Froglady Tue 08-Jun-21 08:02:57


I used to move about the classroom talking to people pretending to need a pencil sharpener. One teacher told me to "get in my desk" so I opened the lid and say in the desk. She didn't appreciate me taking her literally and sent me to the head masters office. When I told him what I had done I could see him trying not to laugh.

On my sister's first teaching practice she told her pupils to 'get in their desks' and one of the children was a bit large and got stuck and they had to get the caretaker to come and take the desk apart! My sister did still go on to teach but she never forgot that lesson.

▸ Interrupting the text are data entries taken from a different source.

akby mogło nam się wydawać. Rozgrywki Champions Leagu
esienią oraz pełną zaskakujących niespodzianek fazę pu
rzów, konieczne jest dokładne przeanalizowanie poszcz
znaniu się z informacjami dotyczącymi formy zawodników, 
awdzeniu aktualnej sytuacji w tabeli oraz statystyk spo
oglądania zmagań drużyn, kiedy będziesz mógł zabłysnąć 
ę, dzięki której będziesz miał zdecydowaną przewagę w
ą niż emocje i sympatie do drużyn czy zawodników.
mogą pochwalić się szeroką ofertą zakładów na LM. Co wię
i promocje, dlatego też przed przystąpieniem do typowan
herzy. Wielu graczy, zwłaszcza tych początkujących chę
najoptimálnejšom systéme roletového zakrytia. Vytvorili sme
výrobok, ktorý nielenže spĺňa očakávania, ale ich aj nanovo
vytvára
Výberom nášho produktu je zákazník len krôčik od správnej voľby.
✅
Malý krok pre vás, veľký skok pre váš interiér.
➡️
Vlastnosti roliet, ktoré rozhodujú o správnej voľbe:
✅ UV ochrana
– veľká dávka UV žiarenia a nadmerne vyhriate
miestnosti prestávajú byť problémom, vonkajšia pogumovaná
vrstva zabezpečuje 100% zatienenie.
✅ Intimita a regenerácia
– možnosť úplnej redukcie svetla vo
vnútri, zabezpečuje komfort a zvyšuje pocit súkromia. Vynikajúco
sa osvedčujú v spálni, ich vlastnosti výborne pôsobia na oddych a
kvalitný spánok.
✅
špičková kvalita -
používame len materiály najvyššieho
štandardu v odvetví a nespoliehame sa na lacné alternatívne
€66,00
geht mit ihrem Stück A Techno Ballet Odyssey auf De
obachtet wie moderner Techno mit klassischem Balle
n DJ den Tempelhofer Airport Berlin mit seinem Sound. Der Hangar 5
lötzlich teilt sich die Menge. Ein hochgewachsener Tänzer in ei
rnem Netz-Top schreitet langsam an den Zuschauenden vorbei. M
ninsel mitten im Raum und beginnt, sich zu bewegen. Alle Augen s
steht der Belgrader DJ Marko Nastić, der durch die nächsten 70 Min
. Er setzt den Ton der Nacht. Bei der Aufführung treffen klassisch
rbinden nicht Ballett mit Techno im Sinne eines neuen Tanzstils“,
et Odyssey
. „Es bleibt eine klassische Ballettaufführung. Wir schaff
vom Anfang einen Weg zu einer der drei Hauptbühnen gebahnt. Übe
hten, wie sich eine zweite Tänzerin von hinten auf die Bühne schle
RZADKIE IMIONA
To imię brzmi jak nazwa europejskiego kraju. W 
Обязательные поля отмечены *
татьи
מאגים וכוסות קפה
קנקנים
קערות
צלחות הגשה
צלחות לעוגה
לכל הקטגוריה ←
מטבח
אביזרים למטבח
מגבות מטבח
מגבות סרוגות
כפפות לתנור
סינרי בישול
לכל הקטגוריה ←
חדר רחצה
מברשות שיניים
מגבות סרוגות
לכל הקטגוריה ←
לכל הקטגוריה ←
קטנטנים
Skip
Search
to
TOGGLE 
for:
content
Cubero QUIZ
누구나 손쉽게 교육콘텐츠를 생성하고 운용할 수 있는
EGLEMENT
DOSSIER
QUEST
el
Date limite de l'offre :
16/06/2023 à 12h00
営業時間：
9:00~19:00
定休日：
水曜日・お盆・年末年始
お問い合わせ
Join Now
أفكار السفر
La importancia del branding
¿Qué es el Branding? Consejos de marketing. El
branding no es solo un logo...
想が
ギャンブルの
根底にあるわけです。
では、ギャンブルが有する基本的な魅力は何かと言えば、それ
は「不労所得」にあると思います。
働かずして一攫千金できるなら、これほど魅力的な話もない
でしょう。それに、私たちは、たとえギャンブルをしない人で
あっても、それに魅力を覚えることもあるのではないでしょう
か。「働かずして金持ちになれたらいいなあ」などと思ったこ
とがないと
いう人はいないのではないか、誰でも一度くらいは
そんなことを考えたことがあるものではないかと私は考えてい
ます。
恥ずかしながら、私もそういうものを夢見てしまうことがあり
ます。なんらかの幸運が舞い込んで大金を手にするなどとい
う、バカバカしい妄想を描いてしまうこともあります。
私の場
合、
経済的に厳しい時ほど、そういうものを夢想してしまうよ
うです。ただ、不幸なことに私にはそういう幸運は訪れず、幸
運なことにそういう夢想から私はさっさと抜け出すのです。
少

Harmonypuss Tue 08-Jun-21 07:05:09

Back in 1983, aged 15, sitting in a Sex Ed class.

The teacher was talking about homosexuality (all 1980s stereotypes in play) and said that the way to tell if a man was gay was to look at the colour of his shirt, if it was pink it was a sure sign.

Two minutes later my maths teacher, a burly, straight, married man walked into the classroom to give me a message. Yes, you guessed it... he was wearing a pastel pink shirt and the whole class was falling about laughing hysterically and he had absolutely no clue why.